A parte il mio viscerale antimasochismo e la mia totale dedizione al benessere e al piacere, preferisco uno stato che monopolizzi la violenza al fine di contrastare, nel modo meno violento possibile, le espressioni di violenza, piuttosto che uno stato che la usa programmaticamente e monopolisticamente coome strumento di governo.
Sono due visioni di stato e di rapporto con la violenza molto diverse.
Una eccessiva confidenza e legittimazione della violenza come normale necessità non mi piace.
La violenza è sempre stupida e non ritengo un obiettivo interessante legittimare eincentivare la stupidità. che purtuttavia esiste.
Elvirospace e i suoi fiori.

pasquale la forgia ha detto...

caro elvio,
perdona la franchezza, ma - anche se messe in bell'italiano - le tue considerazioni sono del tutto fuori luogo e completamente prive di un pur debole appiglio a quanto ho scritto. e poi, ti prego, evita di improvvisare lo sdegno e il pathos degli oppressi. come puoi leggere nei commenti precedenti, più d'una persona ha avuto occasione di chiedermi chiarimenti, anche attaccandomi del tutto o in parte, ma senza ricorrere a strumenti retorici così frusti.

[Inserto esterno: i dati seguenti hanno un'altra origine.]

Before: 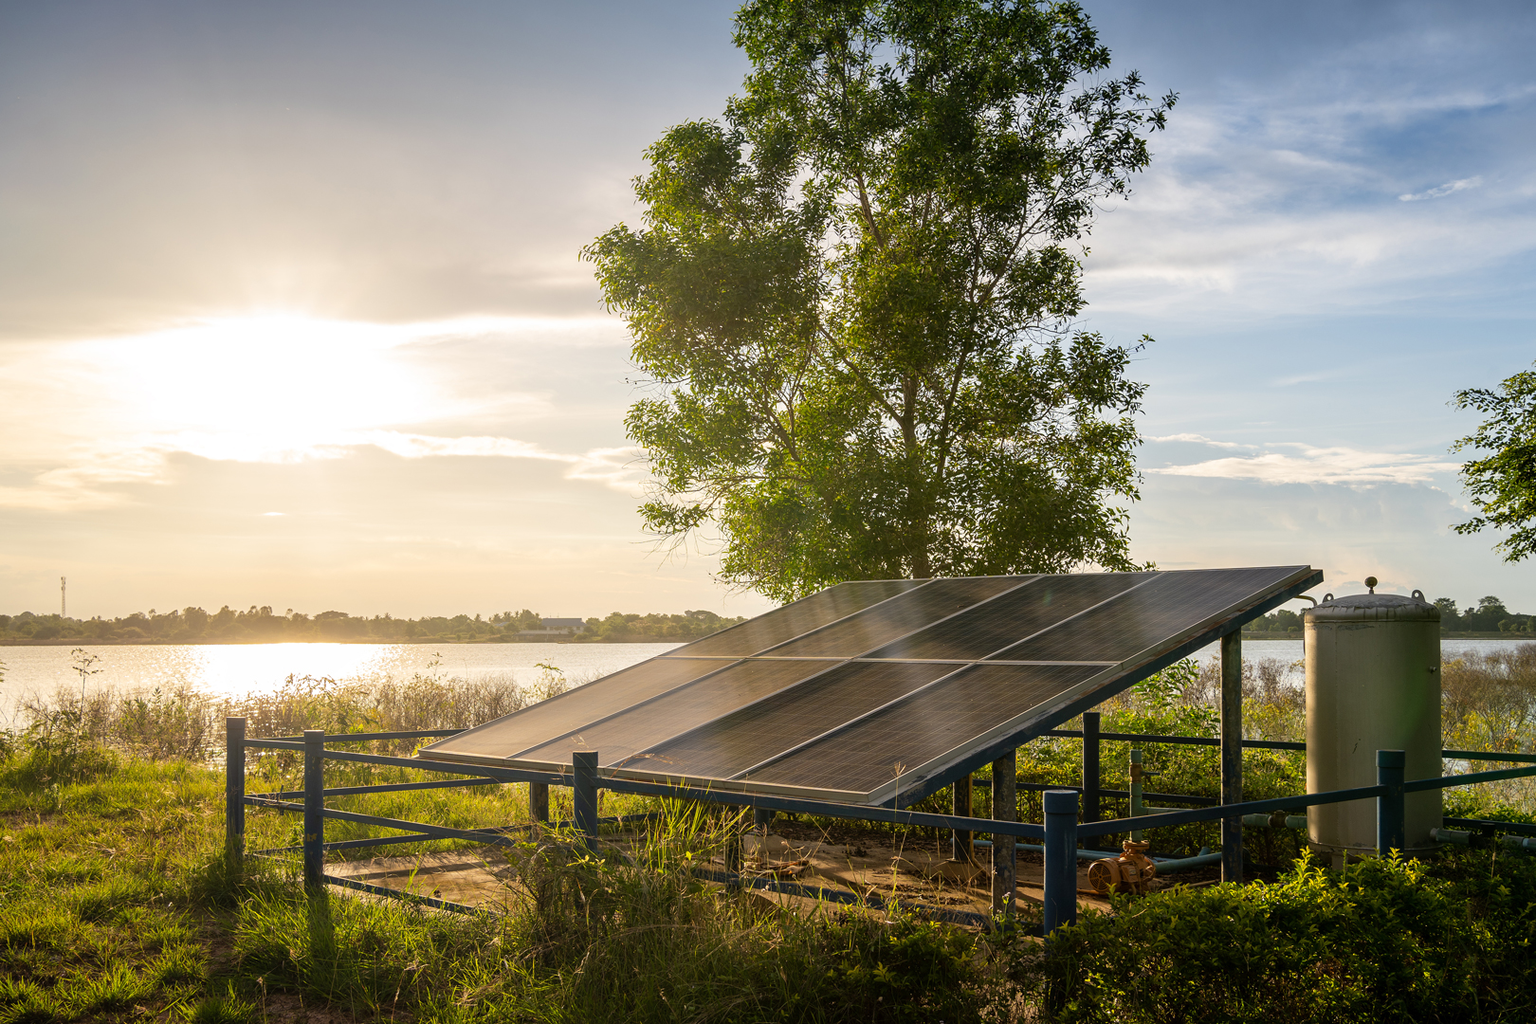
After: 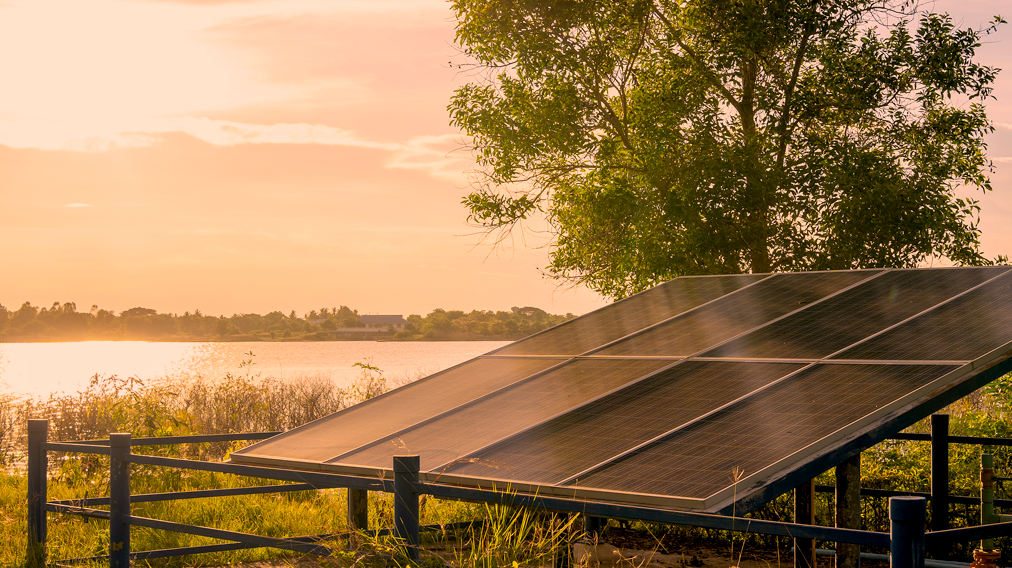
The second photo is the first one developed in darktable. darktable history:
color correction: highlights a* 22.04, highlights b* 21.82
crop: left 13.071%, top 31.257%, right 24.425%, bottom 16.072%
exposure: black level correction 0.009, exposure -0.166 EV, compensate exposure bias true, compensate highlight preservation false
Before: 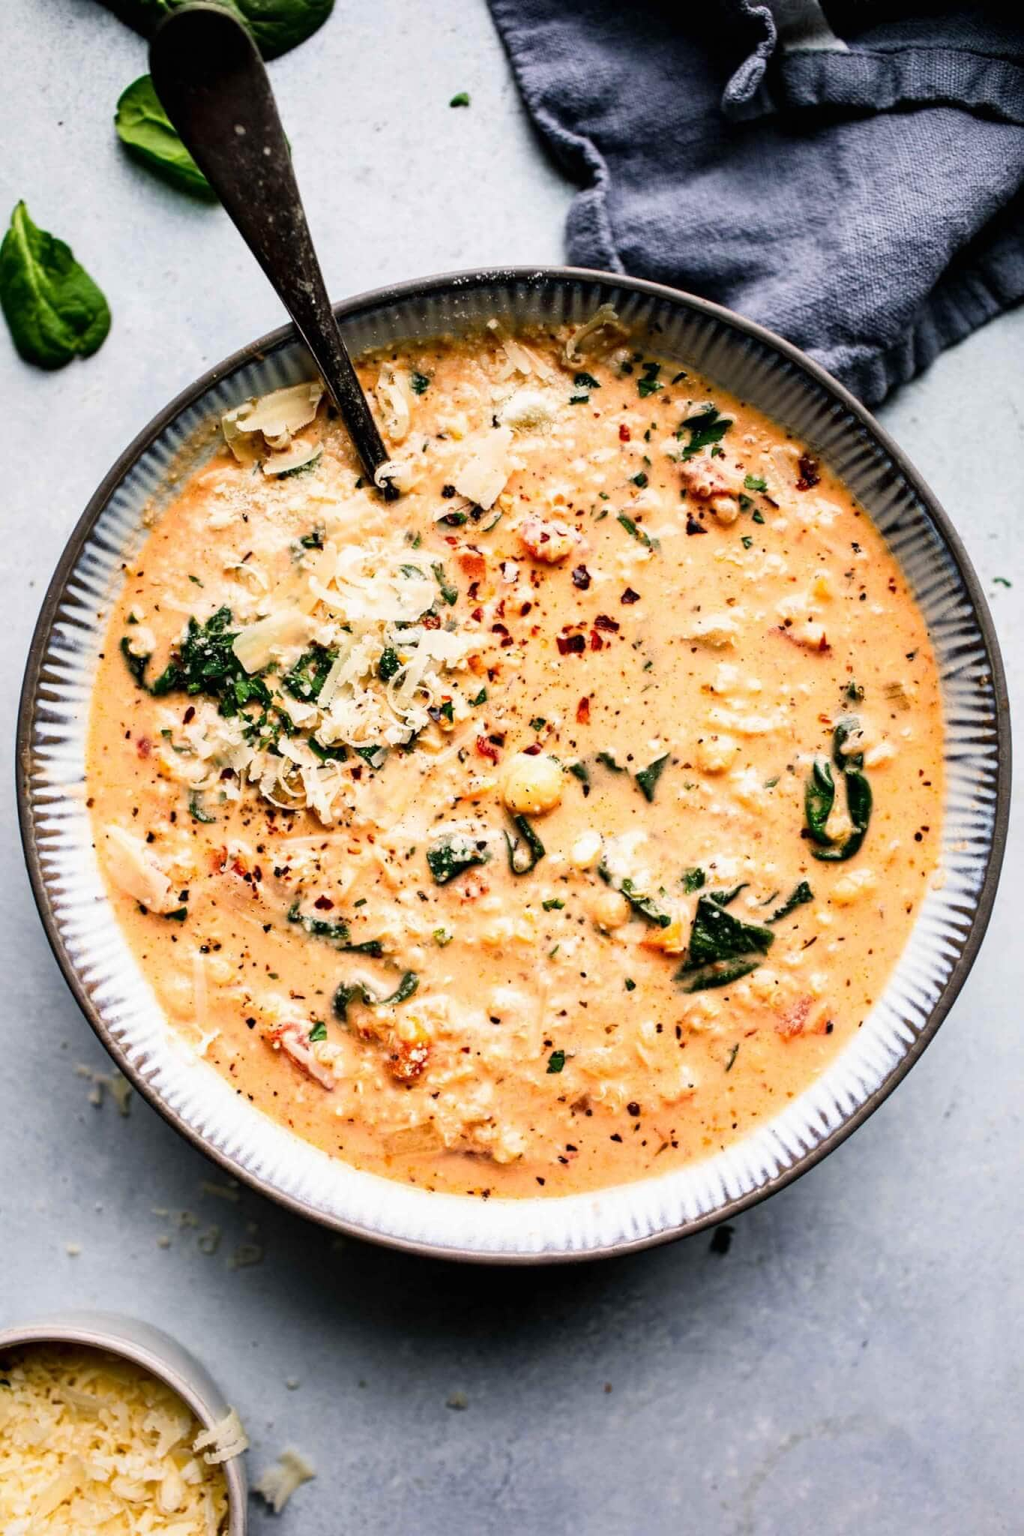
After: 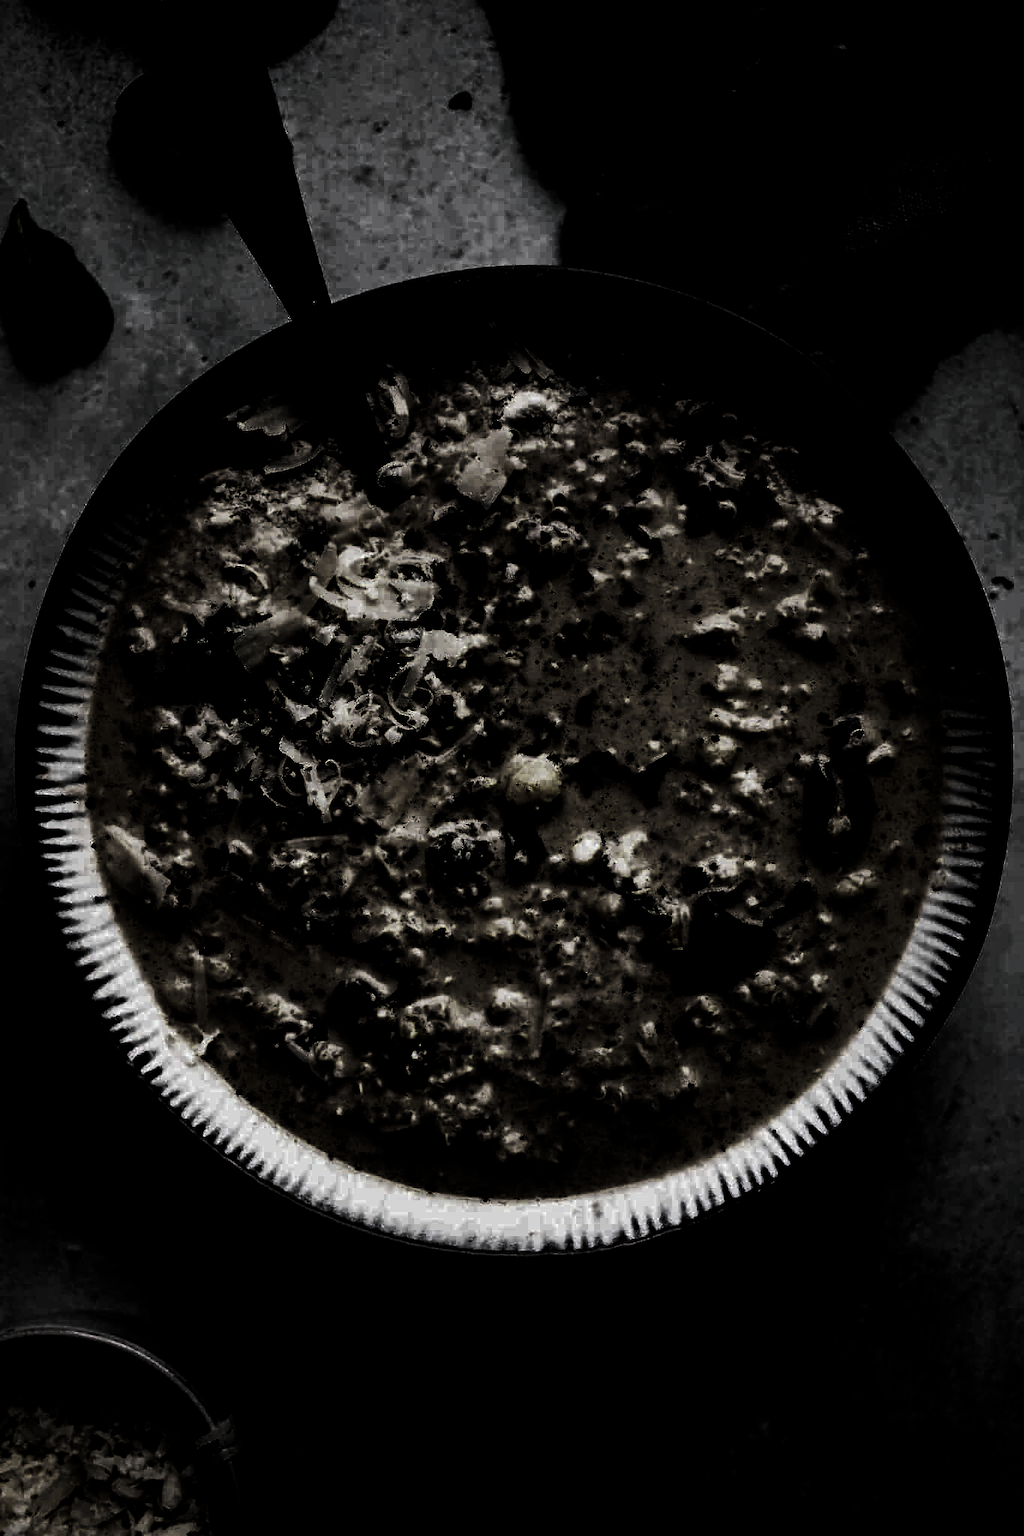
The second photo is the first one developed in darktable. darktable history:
shadows and highlights: shadows 30.86, highlights 0, soften with gaussian
levels: levels [0.721, 0.937, 0.997]
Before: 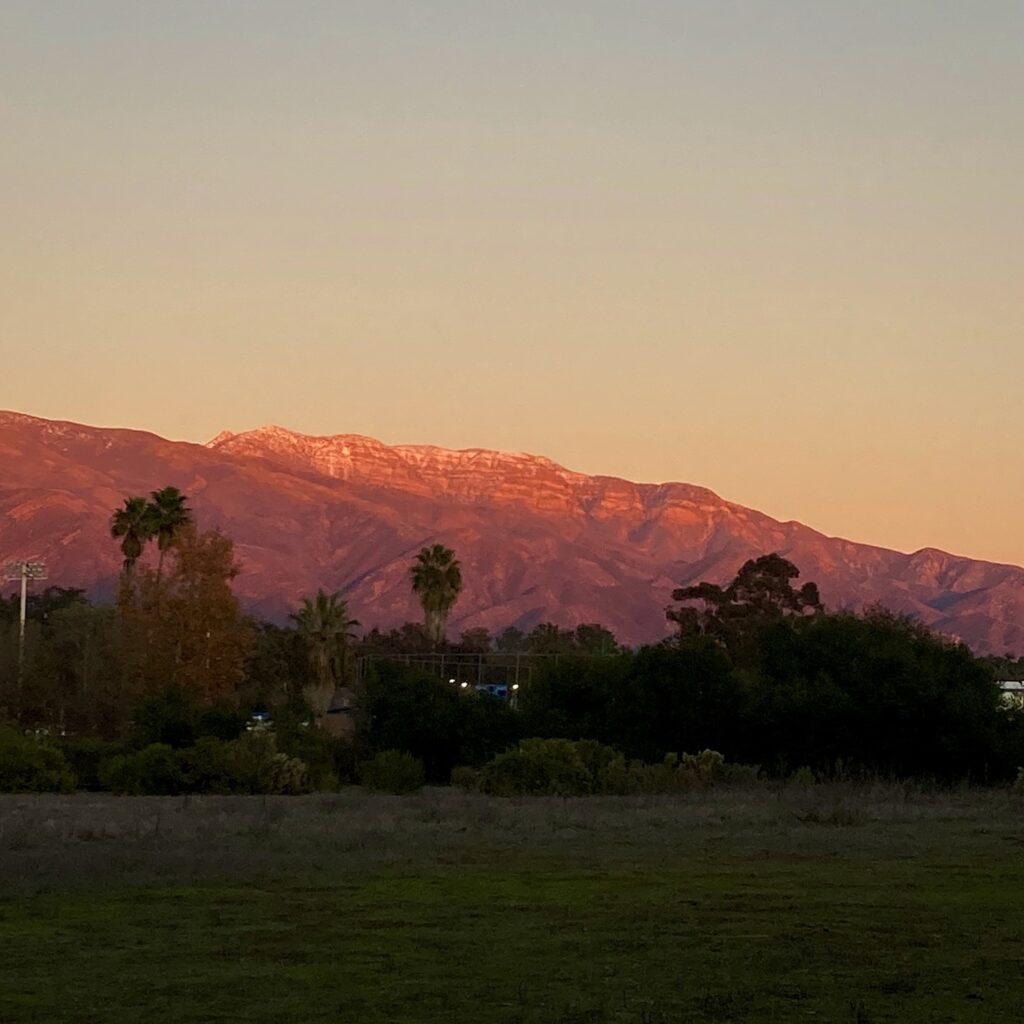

inoltre non posso evitare di farti un appunto di pura etichetta, una cosa che magari potrà sembrarti sciocca. sai bene che in questo blog si sono affrontati temi molto pesanti, utilizzando anche parole e immagini molto franche (cosa che ci è valso un mezzo blocco per l'idiota sospetto di contenuti pedopornografici). sono il primo a sostenere la necessità di una lingua che batta proprio dove il dente duole, ma in questo caso ritengo opportuno avvisare che il link postato nel tuo primo commento rimanda a immagini che un lettore di passaggio potrebbe a ragione trovare cruente, decidendo - se preavvisato a dovere - di non vederle. è chiaro che non mi permetterò di cancellare il link; anzi, è giusto che un lettore degno di questo nome guardi e voglia guardare, capisca e voglia capire.
quello che mi infastidisce è che nella tua presunzione pensi che io ignori o - peggio ancora - consideri insignificanti quelle immagini. trovo questo tuo atteggiamento di una superbia irritante e ti prego di risparmiarmi i tuoi discutibili furori educativi.
e, soprattutto, piantala con questo "noi".